§ **What needs to be done**
Print the listing lines from the one containing "Двухлетние растения" through the one containing "Лекарственные растения", both included, precisely as they appear.

§ **Working data**
+ + +
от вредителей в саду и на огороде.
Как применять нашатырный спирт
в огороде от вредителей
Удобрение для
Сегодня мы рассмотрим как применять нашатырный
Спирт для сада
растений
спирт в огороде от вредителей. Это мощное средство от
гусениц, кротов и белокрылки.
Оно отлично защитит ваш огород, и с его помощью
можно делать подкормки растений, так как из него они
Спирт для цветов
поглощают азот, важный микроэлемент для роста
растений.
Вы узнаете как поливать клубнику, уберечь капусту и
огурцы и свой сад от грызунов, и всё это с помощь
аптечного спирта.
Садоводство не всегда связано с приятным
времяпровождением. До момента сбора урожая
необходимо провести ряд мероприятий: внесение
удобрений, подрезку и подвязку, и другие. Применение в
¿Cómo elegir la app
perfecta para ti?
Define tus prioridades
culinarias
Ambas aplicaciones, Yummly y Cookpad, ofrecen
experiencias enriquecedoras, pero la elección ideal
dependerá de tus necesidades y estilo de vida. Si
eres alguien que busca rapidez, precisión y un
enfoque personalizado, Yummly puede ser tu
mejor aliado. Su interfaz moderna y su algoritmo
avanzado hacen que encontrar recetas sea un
+ + +
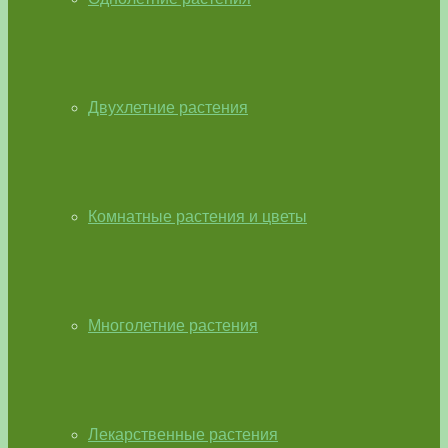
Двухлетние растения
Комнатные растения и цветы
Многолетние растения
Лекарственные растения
+ + +
§ **Result of this task**
Двухлетние растения
Комнатные растения и цветы
Многолетние растения
Лекарственные растения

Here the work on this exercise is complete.